Document section:
50 The applicant sought to derive support for some of his contentions from the following statements in particular in these Guidelines:
The intention of the discretionary power is to enable the Minister to respond on an individual and timely basis in unique circumstances where the application of the Pharmacy Location Rules has resulted in an unforeseen and anomalous situation and a community is left without reasonable access to the supply of Pharmaceutical Benefits Scheme (PBS) medicines.
The commercial interests of the pharmacist making the request, or of any other party, are not generally considered to be relevant considerations.
51 It is axiomatic that statements in an administrative document such as this have no effect on the proper construction and operation of a statutory provision. They are not even at the margins of extrinsic material, emanating as they do from the Executive, prepared after the enactment of the legislative scheme by Parliament. Further, although irrelevant, the statements are also incorrect: the Minister’s power is not confined in the way these statements suggest.
52 The notice provisions in s 90D are also relevant to the applicant’s contentions. Section 90D provides:
90D Provision of further information
(1) For the purpose of deciding whether to consider a request made by a pharmacist under subsection 90B(1) or whether to exercise the power under subsection 90A(2) in relation to such a request:
(a) the Minister may, by notice in writing given to the pharmacist, require the pharmacist to provide such further information, or produce such further documents, to the Minister as the Minister specifies, within the period specified in the notice; and
(b) the Minister may give a notice in writing to any other person:
(i) advising the person of the request; and
(ii) inviting the person to provide comments on, or information or documents relevant to, the request within the period specified in the notice.
(2) If:
(a) the Minister gives a notice to a pharmacist under paragraph (1)(a); and
(b) the pharmacist does not provide the information specified in the notice or produce the documents specified in the notice within the period specified in the notice;
the Minister may treat the request as having been withdrawn.
(3) If the Minister gives a notice to a person under paragraph (1)(b), the Minister:
(a) is only required to consider comments, information or documents provided by the person during the period specified in the notice; and
(b) if the person does not provide any comments, information or documents within that period—is not required to take any further action to obtain such comments, information or documents.
53 As its terms suggest, s 90D confers a power on the Minister to do one of two things: to give the applying pharmacist a notice to provide further information, and to give “any other persons” a notice informing that person of the s 90A application and inviting comments. Jacobson and Pagone JJ in Kong appear to accept that there is no entitlement in a third party pharmacist who is a competitor of the applying pharmacist to receive a notice under s 90D: see [104]-[105], read with [53] (Jacobson J); and [186] read with [178] (Pagone J).

Tasks:
- 1) Under the judgment extract, what may the Minister do if a pharmacist given a notice under paragraph (1)(a) does not provide the specified information or documents within the specified period?
- 2) Quote the judgment extract verbatim, starting at the words "53 As its terms" and ending after the words "[178] (Pagone J).".
The material here is unrelated to the judgment extract.

Recorded data
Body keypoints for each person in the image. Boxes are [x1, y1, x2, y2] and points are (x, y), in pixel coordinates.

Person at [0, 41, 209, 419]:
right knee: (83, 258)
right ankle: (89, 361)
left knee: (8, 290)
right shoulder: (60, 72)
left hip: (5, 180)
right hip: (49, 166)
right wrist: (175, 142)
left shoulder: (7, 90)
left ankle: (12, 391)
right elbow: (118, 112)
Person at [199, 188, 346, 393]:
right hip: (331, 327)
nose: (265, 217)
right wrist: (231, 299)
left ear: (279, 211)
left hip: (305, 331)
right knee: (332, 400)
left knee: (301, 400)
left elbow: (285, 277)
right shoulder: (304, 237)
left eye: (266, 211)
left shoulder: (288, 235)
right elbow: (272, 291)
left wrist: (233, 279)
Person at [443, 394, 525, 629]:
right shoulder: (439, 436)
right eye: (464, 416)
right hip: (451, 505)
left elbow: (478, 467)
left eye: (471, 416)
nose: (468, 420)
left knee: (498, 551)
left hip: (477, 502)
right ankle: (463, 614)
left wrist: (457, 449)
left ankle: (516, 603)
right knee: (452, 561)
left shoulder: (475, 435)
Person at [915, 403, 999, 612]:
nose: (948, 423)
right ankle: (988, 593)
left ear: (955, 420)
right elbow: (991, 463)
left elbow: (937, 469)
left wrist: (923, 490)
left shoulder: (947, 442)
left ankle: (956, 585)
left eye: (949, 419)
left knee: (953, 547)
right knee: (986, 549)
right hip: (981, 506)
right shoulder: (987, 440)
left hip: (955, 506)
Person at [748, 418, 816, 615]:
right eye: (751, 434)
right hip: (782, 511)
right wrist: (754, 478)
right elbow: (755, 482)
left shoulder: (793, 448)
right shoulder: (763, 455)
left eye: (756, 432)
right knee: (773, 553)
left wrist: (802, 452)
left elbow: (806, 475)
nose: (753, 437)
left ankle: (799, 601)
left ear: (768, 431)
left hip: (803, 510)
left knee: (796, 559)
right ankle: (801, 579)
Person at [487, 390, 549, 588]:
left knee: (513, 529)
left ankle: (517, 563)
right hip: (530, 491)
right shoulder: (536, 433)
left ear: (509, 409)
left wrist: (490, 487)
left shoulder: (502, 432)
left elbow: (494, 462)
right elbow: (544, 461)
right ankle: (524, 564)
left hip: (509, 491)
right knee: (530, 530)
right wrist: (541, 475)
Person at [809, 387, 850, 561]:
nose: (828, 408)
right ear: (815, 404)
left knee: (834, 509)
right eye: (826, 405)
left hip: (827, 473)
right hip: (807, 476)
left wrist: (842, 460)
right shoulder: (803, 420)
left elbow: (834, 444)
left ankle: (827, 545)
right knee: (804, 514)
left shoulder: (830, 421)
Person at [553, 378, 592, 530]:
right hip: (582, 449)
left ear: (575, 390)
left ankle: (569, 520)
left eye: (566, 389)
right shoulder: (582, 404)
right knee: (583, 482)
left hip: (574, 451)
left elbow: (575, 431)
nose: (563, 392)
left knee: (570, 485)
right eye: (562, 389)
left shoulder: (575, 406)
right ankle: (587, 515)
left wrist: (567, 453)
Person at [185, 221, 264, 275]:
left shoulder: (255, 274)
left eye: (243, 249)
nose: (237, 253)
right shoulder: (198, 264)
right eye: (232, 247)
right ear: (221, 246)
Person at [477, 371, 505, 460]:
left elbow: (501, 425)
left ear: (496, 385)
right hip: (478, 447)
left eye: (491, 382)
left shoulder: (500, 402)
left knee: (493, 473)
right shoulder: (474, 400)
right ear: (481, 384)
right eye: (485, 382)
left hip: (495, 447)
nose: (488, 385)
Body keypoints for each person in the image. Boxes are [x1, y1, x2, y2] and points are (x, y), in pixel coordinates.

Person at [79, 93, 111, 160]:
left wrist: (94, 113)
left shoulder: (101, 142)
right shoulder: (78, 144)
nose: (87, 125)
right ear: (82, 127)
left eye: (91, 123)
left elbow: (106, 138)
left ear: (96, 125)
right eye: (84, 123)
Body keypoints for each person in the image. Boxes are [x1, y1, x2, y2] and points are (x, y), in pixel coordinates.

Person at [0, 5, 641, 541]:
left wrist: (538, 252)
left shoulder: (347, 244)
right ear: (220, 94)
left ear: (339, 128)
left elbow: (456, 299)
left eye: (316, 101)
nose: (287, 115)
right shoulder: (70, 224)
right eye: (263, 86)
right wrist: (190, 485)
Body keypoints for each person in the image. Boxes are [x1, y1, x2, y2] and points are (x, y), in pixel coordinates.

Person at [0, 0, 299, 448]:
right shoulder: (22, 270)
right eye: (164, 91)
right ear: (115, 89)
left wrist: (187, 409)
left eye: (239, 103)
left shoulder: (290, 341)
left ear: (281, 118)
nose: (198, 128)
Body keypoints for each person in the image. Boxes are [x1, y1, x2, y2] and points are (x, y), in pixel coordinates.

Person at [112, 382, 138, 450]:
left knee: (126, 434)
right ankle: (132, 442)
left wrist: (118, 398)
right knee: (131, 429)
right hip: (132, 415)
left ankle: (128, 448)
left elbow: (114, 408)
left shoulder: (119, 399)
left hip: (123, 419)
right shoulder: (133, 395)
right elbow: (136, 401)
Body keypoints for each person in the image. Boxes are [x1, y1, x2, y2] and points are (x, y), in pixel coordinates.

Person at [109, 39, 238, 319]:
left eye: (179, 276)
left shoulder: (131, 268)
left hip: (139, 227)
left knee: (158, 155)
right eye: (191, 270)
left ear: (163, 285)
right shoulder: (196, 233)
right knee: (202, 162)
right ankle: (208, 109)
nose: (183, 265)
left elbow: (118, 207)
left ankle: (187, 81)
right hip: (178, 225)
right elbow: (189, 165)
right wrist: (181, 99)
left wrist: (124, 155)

Task-by-task answers:
- 1) The Minister may treat the request as having been withdrawn.

- 2)
53 As its terms suggest, s 90D confers a power on the Minister to do one of two things: to give the applying pharmacist a notice to provide further information, and to give “any other persons” a notice informing that person of the s 90A application and inviting comments. Jacobson and Pagone JJ in Kong appear to accept that there is no entitlement in a third party pharmacist who is a competitor of the applying pharmacist to receive a notice under s 90D: see [104]-[105], read with [53] (Jacobson J); and [186] read with [178] (Pagone J).